_The task_
All lines in the material below that contain "front" should be located and copied.

_Data_
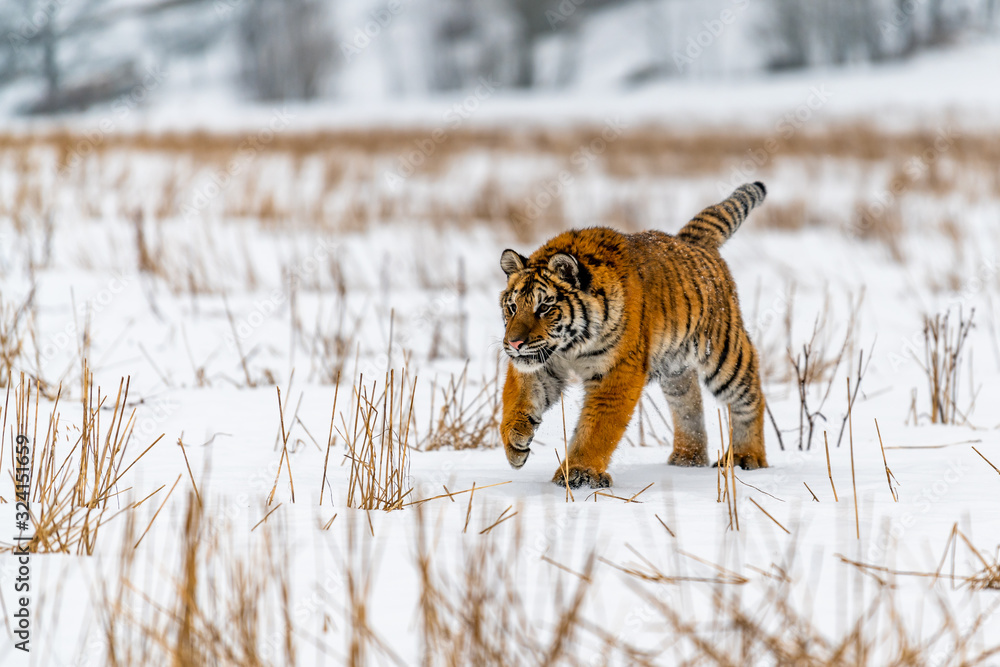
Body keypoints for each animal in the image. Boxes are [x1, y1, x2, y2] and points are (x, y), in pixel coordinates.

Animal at [498, 181, 769, 489]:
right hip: (676, 367)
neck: (571, 346)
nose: (514, 343)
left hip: (725, 354)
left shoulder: (617, 371)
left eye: (544, 307)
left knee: (751, 397)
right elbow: (517, 400)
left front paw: (580, 472)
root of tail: (693, 242)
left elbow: (597, 428)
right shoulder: (540, 364)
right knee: (689, 404)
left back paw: (746, 457)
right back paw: (687, 459)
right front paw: (515, 442)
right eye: (512, 307)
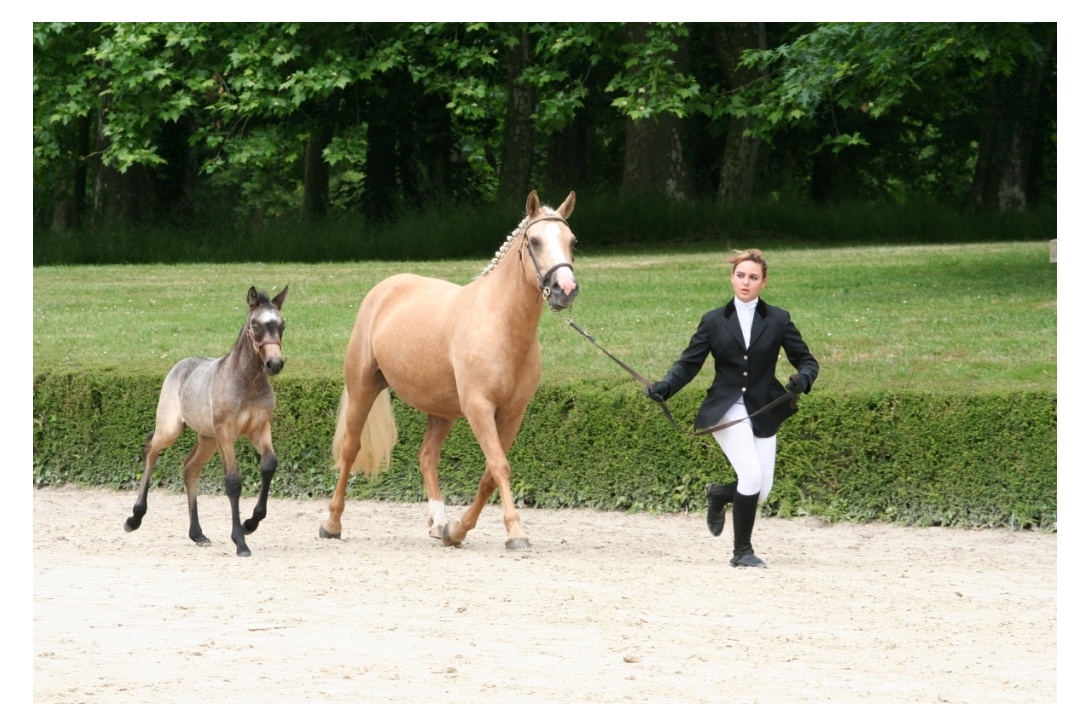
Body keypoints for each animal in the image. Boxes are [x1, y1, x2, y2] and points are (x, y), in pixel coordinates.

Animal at [124, 285, 287, 558]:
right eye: (255, 325)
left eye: (282, 325)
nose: (274, 363)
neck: (247, 382)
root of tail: (180, 365)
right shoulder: (226, 434)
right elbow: (233, 482)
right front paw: (240, 542)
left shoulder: (260, 428)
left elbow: (269, 464)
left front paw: (251, 523)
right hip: (172, 429)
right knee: (151, 449)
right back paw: (134, 518)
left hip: (208, 439)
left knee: (190, 467)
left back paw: (197, 534)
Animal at [320, 190, 579, 549]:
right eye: (535, 241)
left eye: (572, 241)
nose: (564, 289)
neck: (500, 325)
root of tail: (385, 288)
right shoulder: (479, 409)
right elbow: (499, 466)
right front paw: (515, 532)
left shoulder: (512, 414)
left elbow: (489, 475)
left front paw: (456, 530)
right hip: (363, 390)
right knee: (349, 449)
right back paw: (332, 523)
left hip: (440, 411)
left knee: (427, 456)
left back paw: (439, 523)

_Response for this exercise_
left front paw: (580, 472)
right front paw: (515, 442)
right front paw: (240, 542)
left front paw: (251, 523)
right front paw: (515, 532)
left front paw: (456, 530)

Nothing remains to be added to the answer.